* **Goal of the exercise**: Render the listing from its first line through the line holding "order: Cuculiformes", inclusive, as a Markdown table with the columns Row and Line, skipping any blank lines.

* **Data lines**:
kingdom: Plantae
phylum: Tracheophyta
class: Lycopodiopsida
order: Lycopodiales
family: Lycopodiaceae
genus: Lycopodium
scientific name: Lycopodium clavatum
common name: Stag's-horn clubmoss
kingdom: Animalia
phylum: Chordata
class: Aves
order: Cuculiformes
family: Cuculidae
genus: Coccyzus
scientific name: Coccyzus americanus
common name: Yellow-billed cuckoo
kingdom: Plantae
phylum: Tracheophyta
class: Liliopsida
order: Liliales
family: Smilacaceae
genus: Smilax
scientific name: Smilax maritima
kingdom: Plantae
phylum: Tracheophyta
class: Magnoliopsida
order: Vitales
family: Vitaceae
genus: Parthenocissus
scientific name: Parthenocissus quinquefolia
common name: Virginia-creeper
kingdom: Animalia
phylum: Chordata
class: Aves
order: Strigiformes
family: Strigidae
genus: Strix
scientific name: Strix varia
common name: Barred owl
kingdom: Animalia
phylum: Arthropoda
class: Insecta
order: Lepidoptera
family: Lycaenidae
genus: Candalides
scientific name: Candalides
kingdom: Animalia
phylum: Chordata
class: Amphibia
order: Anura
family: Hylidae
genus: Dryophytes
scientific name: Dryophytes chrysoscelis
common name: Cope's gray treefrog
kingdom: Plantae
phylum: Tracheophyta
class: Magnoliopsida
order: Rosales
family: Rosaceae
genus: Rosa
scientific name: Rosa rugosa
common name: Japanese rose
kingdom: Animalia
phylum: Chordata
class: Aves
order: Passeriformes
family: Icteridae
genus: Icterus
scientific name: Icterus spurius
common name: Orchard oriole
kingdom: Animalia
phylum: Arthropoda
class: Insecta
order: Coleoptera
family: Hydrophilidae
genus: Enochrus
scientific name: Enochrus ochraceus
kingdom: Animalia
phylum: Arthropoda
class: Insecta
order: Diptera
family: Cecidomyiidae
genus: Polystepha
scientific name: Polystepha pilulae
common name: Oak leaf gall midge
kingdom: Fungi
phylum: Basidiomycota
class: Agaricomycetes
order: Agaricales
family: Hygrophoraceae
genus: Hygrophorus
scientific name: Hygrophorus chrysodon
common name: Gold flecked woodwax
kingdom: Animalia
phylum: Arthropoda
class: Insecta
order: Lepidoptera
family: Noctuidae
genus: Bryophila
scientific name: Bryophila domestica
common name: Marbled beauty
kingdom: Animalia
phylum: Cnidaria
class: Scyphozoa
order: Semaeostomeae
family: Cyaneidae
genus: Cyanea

* **The response**:
| Row | Line |
|---|---|
| 1 | kingdom: Plantae |
| 2 | phylum: Tracheophyta |
| 3 | class: Lycopodiopsida |
| 4 | order: Lycopodiales |
| 5 | family: Lycopodiaceae |
| 6 | genus: Lycopodium |
| 7 | scientific name: Lycopodium clavatum |
| 8 | common name: Stag's-horn clubmoss |
| 9 | kingdom: Animalia |
| 10 | phylum: Chordata |
| 11 | class: Aves |
| 12 | order: Cuculiformes |